HASH: e56580fa5ddab00293e31ff90139351f80ae3f6c

QLLZ commented 1 year ago

country data report

QLLZ commented 1 year ago

Overall cases are overestimated. convergency looks good/

eclee25 commented 1 year ago

Instability in sd_w traceplots but otherwise the model convergence looks good. There is overestimation in 2016 and 2019 and it's not clear why.
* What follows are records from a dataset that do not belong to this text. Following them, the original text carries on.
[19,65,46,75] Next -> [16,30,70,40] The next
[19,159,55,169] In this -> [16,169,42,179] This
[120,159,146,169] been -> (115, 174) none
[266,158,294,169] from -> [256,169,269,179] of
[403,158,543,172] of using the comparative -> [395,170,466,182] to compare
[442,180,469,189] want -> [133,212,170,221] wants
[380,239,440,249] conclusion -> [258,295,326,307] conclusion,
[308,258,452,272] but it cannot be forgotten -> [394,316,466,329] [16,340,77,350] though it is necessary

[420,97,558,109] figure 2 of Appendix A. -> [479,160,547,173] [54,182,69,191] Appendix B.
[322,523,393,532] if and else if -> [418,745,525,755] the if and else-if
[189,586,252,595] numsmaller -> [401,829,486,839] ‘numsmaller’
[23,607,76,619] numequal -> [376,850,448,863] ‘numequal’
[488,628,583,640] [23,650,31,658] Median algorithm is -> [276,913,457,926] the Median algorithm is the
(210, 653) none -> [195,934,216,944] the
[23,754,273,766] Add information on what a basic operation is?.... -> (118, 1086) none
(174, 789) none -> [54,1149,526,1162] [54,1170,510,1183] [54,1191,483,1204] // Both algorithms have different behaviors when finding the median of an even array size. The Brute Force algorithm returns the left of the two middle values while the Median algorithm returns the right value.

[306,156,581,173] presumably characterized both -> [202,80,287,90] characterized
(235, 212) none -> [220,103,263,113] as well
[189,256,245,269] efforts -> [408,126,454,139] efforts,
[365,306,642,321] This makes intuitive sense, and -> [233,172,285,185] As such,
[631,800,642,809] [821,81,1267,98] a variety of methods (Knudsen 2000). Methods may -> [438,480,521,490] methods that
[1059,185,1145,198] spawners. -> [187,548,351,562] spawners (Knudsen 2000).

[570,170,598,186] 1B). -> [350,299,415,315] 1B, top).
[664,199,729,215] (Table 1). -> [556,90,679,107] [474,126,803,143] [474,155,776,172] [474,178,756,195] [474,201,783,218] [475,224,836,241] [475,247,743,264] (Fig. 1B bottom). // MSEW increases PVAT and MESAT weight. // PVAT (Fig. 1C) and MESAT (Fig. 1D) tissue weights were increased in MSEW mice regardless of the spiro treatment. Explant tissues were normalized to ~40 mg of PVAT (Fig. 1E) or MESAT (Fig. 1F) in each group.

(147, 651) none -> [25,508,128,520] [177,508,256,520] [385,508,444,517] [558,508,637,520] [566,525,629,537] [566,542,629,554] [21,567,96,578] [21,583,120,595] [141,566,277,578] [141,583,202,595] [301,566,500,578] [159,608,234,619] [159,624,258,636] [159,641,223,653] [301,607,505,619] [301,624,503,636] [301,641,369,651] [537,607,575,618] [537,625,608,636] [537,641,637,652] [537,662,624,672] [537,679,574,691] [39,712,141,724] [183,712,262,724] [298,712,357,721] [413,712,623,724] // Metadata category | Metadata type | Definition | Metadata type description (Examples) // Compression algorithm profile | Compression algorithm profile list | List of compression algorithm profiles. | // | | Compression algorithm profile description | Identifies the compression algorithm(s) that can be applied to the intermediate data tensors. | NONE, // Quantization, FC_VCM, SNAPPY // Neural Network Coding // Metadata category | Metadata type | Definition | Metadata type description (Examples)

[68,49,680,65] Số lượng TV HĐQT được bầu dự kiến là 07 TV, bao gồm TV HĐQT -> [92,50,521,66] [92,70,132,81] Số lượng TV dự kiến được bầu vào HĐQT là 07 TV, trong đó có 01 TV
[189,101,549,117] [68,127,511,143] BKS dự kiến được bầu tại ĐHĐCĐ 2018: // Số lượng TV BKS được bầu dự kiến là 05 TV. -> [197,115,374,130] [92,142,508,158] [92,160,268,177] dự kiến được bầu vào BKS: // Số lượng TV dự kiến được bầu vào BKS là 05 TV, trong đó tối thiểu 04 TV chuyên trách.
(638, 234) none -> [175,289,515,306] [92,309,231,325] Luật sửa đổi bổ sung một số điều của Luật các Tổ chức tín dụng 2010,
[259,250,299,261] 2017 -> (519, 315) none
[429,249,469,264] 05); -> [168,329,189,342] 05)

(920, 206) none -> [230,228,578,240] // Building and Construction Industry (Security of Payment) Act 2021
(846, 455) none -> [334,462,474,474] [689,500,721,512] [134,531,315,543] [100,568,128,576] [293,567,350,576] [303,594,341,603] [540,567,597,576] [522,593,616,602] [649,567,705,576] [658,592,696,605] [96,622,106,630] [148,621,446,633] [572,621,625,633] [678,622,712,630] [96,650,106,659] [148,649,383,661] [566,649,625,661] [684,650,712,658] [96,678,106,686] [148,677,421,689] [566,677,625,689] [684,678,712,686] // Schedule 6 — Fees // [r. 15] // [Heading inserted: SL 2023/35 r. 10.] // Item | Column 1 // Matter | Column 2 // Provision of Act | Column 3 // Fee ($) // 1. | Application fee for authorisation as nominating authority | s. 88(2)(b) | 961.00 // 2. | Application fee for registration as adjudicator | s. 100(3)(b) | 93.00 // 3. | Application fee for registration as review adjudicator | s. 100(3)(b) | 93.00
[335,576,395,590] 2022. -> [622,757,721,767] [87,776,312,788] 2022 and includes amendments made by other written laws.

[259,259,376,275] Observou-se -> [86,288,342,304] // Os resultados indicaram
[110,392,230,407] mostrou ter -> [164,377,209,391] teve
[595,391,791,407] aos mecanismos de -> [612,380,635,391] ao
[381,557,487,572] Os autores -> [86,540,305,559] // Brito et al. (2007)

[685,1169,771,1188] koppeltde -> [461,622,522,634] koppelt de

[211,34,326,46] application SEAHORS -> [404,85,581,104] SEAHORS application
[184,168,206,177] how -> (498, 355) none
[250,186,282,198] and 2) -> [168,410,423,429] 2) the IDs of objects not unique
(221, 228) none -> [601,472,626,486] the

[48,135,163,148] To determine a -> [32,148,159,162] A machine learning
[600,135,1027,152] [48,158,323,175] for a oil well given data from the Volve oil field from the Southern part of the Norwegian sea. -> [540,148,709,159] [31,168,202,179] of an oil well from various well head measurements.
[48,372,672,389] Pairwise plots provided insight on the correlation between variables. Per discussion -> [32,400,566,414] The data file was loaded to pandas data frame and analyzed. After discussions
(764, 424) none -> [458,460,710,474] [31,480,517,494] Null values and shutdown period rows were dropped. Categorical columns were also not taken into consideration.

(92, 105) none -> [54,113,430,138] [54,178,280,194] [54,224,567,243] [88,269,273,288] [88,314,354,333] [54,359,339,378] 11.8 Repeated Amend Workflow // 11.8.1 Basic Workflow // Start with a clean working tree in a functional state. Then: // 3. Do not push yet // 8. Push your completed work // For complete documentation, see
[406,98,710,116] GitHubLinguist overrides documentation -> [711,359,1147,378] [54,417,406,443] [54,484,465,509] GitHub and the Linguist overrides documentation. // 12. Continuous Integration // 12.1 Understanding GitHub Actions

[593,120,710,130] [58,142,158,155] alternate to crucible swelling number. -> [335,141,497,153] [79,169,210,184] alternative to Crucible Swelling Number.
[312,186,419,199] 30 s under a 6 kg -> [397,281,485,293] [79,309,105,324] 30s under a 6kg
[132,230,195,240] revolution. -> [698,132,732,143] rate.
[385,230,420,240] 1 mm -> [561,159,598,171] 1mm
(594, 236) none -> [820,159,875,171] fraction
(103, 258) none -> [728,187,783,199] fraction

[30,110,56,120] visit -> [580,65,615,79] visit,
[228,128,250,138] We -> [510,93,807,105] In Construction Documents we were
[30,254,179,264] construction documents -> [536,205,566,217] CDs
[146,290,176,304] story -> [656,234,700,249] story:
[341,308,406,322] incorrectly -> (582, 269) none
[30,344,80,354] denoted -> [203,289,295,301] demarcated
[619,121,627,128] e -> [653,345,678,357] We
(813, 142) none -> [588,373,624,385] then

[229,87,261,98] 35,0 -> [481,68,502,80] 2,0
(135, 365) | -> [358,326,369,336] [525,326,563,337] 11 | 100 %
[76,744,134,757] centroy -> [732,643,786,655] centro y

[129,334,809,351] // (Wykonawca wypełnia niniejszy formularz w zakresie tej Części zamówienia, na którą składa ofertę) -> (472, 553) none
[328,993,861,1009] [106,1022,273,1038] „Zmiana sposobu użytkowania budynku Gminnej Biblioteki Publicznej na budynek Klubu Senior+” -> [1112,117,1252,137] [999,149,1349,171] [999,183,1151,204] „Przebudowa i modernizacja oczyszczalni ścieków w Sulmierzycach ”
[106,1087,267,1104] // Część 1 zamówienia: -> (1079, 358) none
Perhaps the 2016 overestimation is related to the multi-year observation from 2016-2018?

Investigate the 3-year multi-year obs in OCs 20189? 21107? It's hard to tell which OCs they are in based on the cdr -- may be better to verify which OCs have these observations in the stan input file.

I think we could perhaps try running it after removing or handling the 3-year multi-year obs in a different way?

QLLZ commented 1 year ago

double checked the 3-year observation in 21089. it looks correct based on the source doc

javierps commented 1 year ago

The 2016 data is an imputed observation, so may make sense it is hard for the model to fit.

For std_dev_w, given the very high values of rho I don't think this has a large impact (the w traceplots look very good).

I don't think the multi-year observations are breaking things here, but could try a run without it.

eclee25 commented 1 year ago

Rerun with updated national od parameter

eclee25 commented 1 year ago

@javierps determined that the initialization failures we're having with the new od admin0 parameter are caused by numerical stability issues in the evaluation of the censored observation probability -- added a possible fix to the Stan code that improves numerical stability of the probability is close to 0 or 1 --> implemented as dummy censoring variables

javierps commented 1 year ago

Sep 2023 Production run: chain differences in std_w, rest convergence Ok, Rhats Ok.

Suggestion: accept.

eclee25 commented 1 year ago

Noting that Tab 6 2017 estimates are between the two observations and the PI does not include either obs, likely due to the slightly restricted overdispersion param here. Other diags look okay.

Discuss this but leaning to Approve. We are okay with the 2017 estimate but we want to rerun the cdr to show the 2016 imputed observations.

Action Required - rerun cdr

eclee25 commented 1 year ago

2016 imputed obs is ok. Approve